### WORK INSTRUCTIONS
Copy out each line of the listing below in which the string "down" occurs.

─── PROVIDED DATA ───

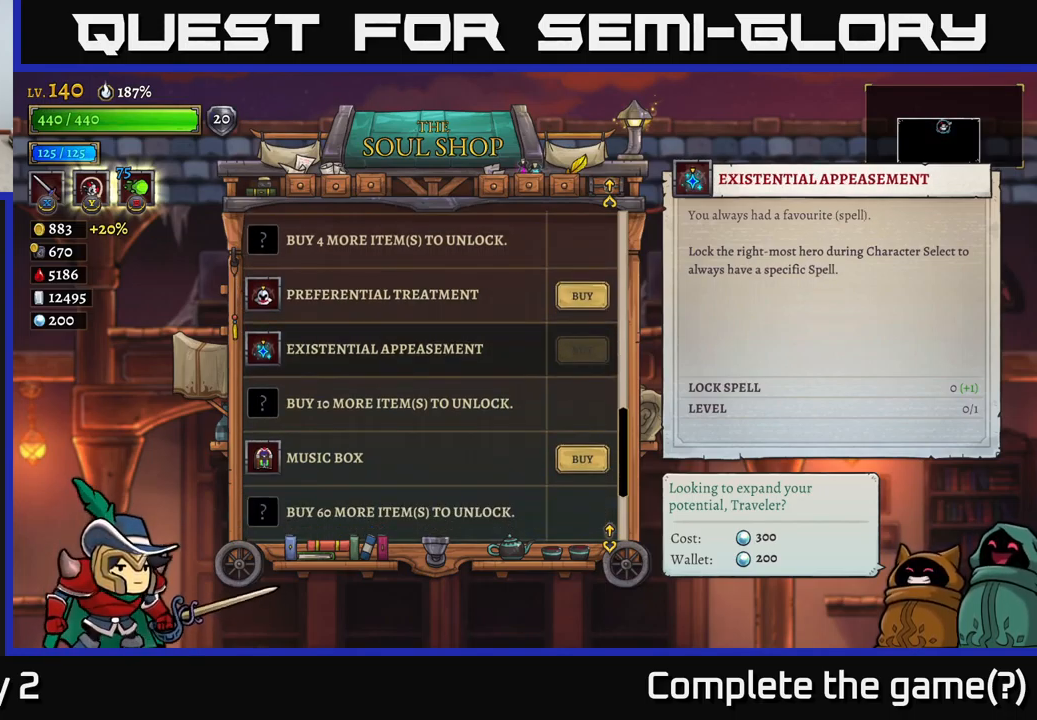
{"buttons": [], "left_stick": "down", "right_stick": "center", "events": [[450, "left_stick", "down"]]}
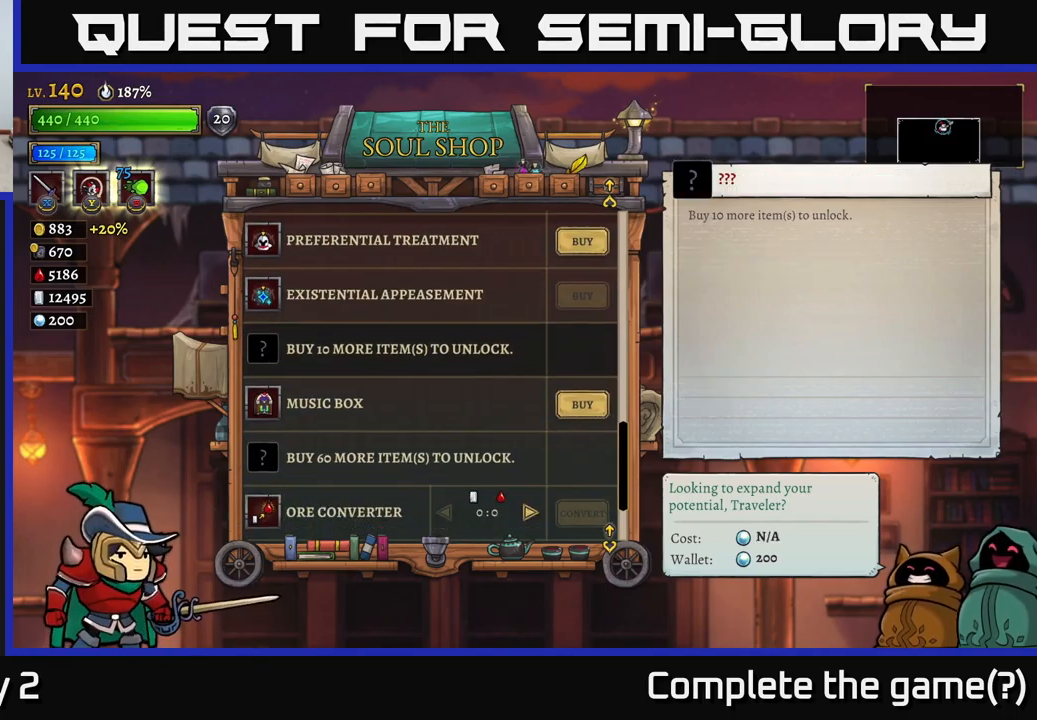
{"buttons": [], "left_stick": "center", "right_stick": "center", "events": [[100, "left_stick", "center"], [217, "left_stick", "down"], [367, "left_stick", "center"]]}
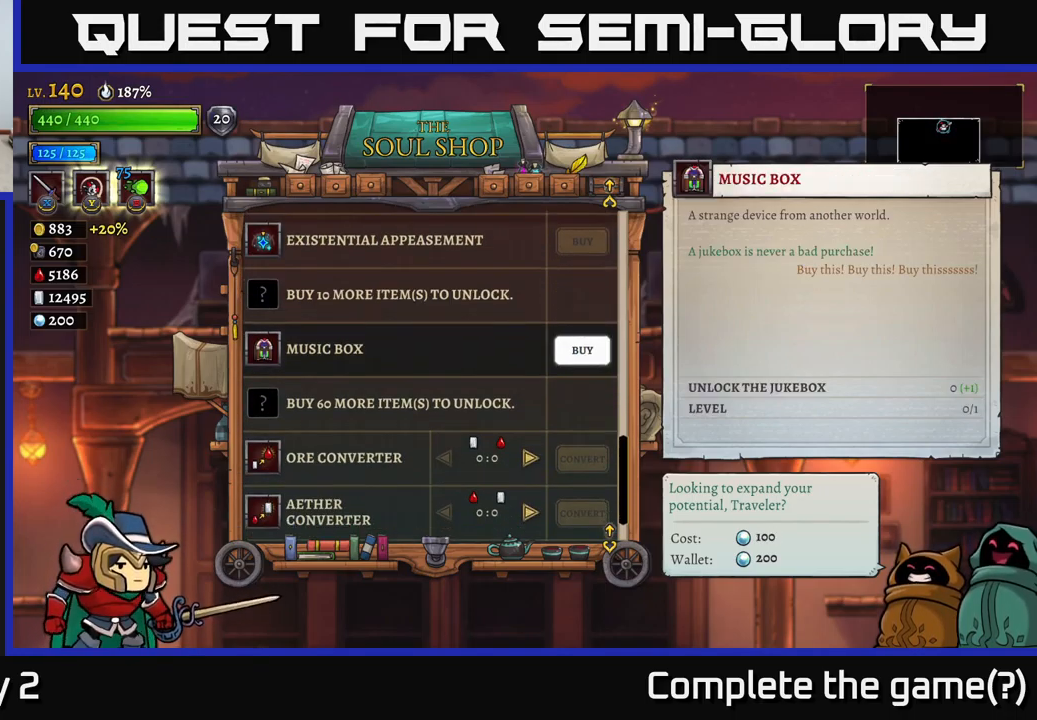
{"buttons": [], "left_stick": "center", "right_stick": "center", "events": []}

───

### RESPONSE
{"buttons": [], "left_stick": "down", "right_stick": "center", "events": [[450, "left_stick", "down"]]}
{"buttons": [], "left_stick": "center", "right_stick": "center", "events": [[100, "left_stick", "center"], [217, "left_stick", "down"], [367, "left_stick", "center"]]}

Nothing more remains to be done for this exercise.